--- Data provided Enclosed Below ---
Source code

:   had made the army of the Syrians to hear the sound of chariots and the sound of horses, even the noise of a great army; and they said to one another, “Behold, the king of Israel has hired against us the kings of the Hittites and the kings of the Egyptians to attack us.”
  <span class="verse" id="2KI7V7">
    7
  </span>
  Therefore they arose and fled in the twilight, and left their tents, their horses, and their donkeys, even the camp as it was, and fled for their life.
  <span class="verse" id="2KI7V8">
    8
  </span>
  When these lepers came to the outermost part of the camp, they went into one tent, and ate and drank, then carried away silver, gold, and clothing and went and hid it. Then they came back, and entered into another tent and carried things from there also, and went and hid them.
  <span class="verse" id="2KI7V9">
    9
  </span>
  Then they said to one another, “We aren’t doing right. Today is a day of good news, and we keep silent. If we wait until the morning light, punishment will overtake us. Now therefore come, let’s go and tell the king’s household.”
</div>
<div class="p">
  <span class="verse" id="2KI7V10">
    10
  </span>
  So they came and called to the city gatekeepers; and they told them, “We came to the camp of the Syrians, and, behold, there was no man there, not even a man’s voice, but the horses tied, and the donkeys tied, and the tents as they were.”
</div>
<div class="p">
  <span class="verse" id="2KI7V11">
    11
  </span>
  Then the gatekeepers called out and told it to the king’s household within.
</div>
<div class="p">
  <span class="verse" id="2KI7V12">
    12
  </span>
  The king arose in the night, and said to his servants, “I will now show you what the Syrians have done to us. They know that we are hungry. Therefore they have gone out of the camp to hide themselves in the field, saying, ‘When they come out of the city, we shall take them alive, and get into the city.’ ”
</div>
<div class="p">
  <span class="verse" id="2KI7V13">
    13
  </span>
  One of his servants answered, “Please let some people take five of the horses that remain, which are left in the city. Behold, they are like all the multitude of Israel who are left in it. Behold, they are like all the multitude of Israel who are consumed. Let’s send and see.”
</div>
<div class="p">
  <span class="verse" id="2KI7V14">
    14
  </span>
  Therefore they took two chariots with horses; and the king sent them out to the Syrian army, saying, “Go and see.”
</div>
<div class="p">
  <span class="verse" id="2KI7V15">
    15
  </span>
--- End of Enclosed Data provided ---
Problem statement —
In how many lines of the data does the string "chariots" appear? Only the number should be given.

Task output —
2